For a long time, we treated security as a gate. It was a hurdle that developers had to jump over.
It was the “Department of No.” And because it was hard, and because it slowed people down, smart people found ways around it. That is how supply chains get broken. That is how vulnerabilities slip in. When security fights against velocity, velocity usually wins, and security suffers.
The approach we discussed today, this “Trusted Software Supply Chain”, flips the script entirely. It makes the secure way the easiest way.
Through the Trusted Software Supply Chain, Red Hat provides a tool for each of the three pillars: Transparency through the Trusted Profile Analyzer; Identity, thanks to the Trusted Artifact Signer; and Guardrails, with the Advanced Cluster Security for Kubernetes.
By embedding these checks into the platform itself, by using Red Hat OpenShift and these open source standards to automate the “boring” parts of compliance, we grant our developers the freedom to move fast. We give them the confidence to innovate, because we know the guardrails are solid. We stop asking them to be security experts and start giving them tools that are secure by default.

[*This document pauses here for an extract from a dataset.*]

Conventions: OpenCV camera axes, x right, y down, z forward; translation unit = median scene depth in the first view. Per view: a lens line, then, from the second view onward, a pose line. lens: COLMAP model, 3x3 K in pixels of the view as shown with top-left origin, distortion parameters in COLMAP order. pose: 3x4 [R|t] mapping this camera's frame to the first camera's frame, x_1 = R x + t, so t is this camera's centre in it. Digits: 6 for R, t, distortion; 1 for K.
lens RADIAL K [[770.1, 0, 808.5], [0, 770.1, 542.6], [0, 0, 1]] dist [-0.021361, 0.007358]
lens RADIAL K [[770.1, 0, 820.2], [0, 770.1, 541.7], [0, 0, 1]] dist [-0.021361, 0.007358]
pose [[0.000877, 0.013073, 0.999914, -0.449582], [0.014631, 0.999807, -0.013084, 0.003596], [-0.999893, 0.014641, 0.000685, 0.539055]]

Sovereignty isn’t just about where your servers are physically located or which cloud provider you pay. Sovereignty is knowing, with mathematical certainty, exactly what software is running on those servers and exactly who put it there. It is about having total visibility and control over your digital assets.
So my challenge to you is this: Don’t leave your infrastructure to chance. Don’t rely on implicit trust. Build the factory. Sign your code. And take back control of your supply chain.
Thank you very much for your attention.